Чуточку оробев теперь, когда настал момент вручить ему этот подарок, она развернула бумагу и достала длинный желтый кушак из плотного китайского шелка с тяжелой бахромой по концам - Ретт Батлер несколько месяцев назад привез ей из Гаваны желтую шелковую шаль, расшитую синими и красными цветами и птицами, и всю неделю она прилежно спарывала вышивку, а потом раскроила шаль и сшила из нее длинный кушак.
- Скарлетт! Какой красивый кушак! И это вы его сшили? Тогда он дорог мне вдвойне. Повяжите меня им сами, дорогая. Все позеленеют от зависти, когда увидят меня в моем новом мундире, да еще с таким красивым кушаком.
Скарлетт обернула блестящую шелковую ленту вокруг его тонкой талии поверх кожаного ремня и завязала "узлом любви". Пусть мундир сшила ему Мелани, этот кушак ее тайный дар, дар Скарлетт. Он наденет его, когда пойдет в бой, и кушак будет служить ему постоянным напоминанием о ней. Отступив на шаг, она окинула Эшли восхищенным взглядом, гордясь им и, думая, что даже Джеф Стюарт с его пером и развевающимися концами кушака не мог выглядеть столь ослепительно, как ее возлюбленный Эшли.

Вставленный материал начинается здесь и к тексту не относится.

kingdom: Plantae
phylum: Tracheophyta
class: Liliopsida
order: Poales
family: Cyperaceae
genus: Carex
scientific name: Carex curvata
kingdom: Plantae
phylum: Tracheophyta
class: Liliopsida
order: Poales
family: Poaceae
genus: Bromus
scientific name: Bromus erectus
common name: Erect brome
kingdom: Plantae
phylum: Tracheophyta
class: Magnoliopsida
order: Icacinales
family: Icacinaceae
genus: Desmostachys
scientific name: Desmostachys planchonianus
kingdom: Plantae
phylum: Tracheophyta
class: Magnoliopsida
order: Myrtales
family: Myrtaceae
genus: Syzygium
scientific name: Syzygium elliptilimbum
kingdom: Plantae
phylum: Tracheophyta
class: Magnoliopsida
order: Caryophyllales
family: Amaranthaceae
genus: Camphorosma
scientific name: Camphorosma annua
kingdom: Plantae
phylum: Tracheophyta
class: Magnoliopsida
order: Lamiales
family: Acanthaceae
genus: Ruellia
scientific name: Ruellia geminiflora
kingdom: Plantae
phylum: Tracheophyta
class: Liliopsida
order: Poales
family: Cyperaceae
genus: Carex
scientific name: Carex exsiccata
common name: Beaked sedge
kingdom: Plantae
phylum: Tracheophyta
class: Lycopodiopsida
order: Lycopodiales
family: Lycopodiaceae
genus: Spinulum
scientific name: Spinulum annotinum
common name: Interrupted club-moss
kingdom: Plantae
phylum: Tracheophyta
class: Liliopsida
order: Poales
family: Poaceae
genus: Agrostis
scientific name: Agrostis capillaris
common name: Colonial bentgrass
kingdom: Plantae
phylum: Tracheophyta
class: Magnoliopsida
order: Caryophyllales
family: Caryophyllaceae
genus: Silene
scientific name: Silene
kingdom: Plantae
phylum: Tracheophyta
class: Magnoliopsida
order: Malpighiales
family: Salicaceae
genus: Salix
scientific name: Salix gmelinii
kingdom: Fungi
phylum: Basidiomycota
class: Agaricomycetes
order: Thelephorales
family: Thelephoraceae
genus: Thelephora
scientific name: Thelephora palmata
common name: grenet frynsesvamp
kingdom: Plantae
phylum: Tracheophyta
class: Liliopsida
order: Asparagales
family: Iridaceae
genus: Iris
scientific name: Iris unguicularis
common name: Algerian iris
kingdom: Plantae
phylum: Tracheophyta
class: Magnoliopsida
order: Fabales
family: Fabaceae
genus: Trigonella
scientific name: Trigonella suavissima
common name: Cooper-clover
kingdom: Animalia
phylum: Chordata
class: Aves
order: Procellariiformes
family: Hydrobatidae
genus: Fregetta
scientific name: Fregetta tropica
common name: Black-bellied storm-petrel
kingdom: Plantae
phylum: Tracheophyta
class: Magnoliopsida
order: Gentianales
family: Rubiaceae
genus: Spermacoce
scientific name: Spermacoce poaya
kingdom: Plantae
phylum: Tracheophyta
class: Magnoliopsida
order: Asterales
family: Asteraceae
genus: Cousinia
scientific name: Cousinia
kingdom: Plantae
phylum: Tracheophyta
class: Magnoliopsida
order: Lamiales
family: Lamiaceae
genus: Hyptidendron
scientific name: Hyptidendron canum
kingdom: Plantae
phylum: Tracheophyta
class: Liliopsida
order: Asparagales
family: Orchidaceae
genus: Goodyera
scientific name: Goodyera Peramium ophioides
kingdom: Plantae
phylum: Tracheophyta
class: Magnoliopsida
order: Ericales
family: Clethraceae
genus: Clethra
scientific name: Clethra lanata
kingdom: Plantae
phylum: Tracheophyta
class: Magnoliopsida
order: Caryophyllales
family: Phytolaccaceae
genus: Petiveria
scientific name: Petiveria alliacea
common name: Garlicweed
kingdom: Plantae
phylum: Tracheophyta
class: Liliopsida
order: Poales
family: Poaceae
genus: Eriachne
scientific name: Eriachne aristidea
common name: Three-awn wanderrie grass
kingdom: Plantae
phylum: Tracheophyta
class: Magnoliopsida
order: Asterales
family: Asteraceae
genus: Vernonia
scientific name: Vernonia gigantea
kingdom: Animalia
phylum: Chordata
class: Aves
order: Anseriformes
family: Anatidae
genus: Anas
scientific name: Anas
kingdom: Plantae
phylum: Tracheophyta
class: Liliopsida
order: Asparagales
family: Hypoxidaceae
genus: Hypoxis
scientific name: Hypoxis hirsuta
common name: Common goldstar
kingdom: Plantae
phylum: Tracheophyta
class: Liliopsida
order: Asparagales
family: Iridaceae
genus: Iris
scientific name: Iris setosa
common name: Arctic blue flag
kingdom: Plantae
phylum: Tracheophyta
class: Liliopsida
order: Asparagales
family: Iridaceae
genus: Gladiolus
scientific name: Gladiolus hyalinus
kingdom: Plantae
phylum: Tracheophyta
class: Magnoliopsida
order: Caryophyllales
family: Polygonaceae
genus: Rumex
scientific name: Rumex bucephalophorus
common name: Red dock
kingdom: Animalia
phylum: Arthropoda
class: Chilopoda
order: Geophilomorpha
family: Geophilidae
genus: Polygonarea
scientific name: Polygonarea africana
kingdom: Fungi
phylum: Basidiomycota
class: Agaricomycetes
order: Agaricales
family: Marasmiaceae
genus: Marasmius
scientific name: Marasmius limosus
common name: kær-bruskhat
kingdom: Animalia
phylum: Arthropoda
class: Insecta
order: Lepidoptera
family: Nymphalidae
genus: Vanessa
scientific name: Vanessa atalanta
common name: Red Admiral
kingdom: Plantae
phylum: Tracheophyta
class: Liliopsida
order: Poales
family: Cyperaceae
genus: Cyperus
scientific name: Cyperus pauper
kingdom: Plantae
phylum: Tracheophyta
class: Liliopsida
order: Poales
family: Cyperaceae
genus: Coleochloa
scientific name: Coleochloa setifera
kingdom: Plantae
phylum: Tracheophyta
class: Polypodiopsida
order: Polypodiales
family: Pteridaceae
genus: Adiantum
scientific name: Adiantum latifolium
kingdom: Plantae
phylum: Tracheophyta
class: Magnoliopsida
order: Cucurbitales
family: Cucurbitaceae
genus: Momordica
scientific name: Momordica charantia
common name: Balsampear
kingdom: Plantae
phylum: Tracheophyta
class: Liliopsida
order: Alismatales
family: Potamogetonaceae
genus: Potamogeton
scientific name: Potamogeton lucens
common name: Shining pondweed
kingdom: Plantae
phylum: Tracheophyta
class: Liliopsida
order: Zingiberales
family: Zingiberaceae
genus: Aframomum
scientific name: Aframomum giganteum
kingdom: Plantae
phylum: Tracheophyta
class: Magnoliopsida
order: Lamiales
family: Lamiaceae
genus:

- Очень красиво, - повторил он, перебирая в пальцах бахрому. - Но я
догадываюсь, что вы
пожертвовали для меня своим платком или шалью. Вы не должны были
делать этого, Скарлетт. Изящные
вещи теперь достаются нелегко.
- О, Эшли, да я готова...
Она хотела сказать: "Если бы потребовалось, я бы вырвала
сердце из груди, чтобы подарить вам!", - но сказала только: - Я все
готова для вас сделать!
- Это правда? - спросил он, и лицо его просветлело. - А вы ведь
действительно можете сделать
для меня кое-что, Скарлетт, и это в какой-то мере снимет тяжесть с
моей души, когда я буду
далеко от вас.
- Что же я должна сделать? - спросила она радостно, готовая сотворить
любое чудо.
- Скарлетт, поберегите Мелани, пока меня не будет.
Поберечь Мелани?
Сердце ее упало. Разочарование было слишком велико. Так вот какова его последняя просьба к ней, а она-то была готова пообещать ему сто-то необычайное и прекрасное! В ней вспыхнула злоба. В это мгновение Эшли должен был принадлежать ей, только ей. Мелани здесь не было, и все же ее незримая тень стояла между ними. Как мог он произнести имя Мелани в этот миг прощания? Как мог он отважится на такую просьбу?